(EXERCISE DATA Opens)
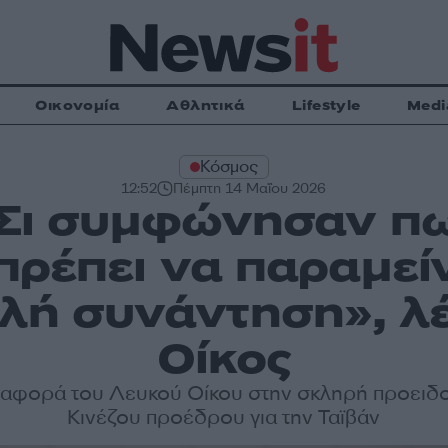
Οικονομία
Αθλητικά
Lifestyle
Medi
Κόσμος
12:52
Πέμπτη 14 Μαΐου 2026
 Σι συμφώνησαν πω
πρέπει να παραμεί
αλή συνάντηση», λέ
Οίκος
αφορά του Λευκού Οίκου στην σκληρή προειδ
Κινέζου προέδρου για την Ταϊβάν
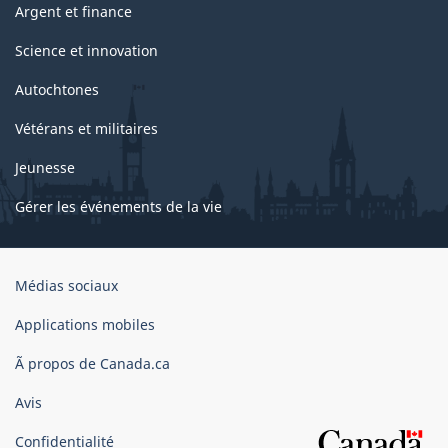
Argent et finance
Science et innovation
Autochtones
Vétérans et militaires
Jeunesse
Gérer les événements de la vie
Organisation
Médias sociaux
du
gouvernement
Applications mobiles
du
Ã propos de Canada.ca
Canada
Avis
Confidentialité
(EXERCISE DATA Closes)
TASK DESCRIPTION: Reproduce the text lines of all the entries above word for word, omitting the pictures.

TASK SOLUTION:
Οικονομία
Αθλητικά
Lifestyle
Medi
Κόσμος
12:52
Πέμπτη 14 Μαΐου 2026
 Σι συμφώνησαν πω
πρέπει να παραμεί
αλή συνάντηση», λέ
Οίκος
αφορά του Λευκού Οίκου στην σκληρή προειδ
Κινέζου προέδρου για την Ταϊβάν
Argent et finance
Science et innovation
Autochtones
Vétérans et militaires
Jeunesse
Gérer les événements de la vie
Organisation
Médias sociaux
du
gouvernement
Applications mobiles
du
Ã propos de Canada.ca
Canada
Avis
Confidentialité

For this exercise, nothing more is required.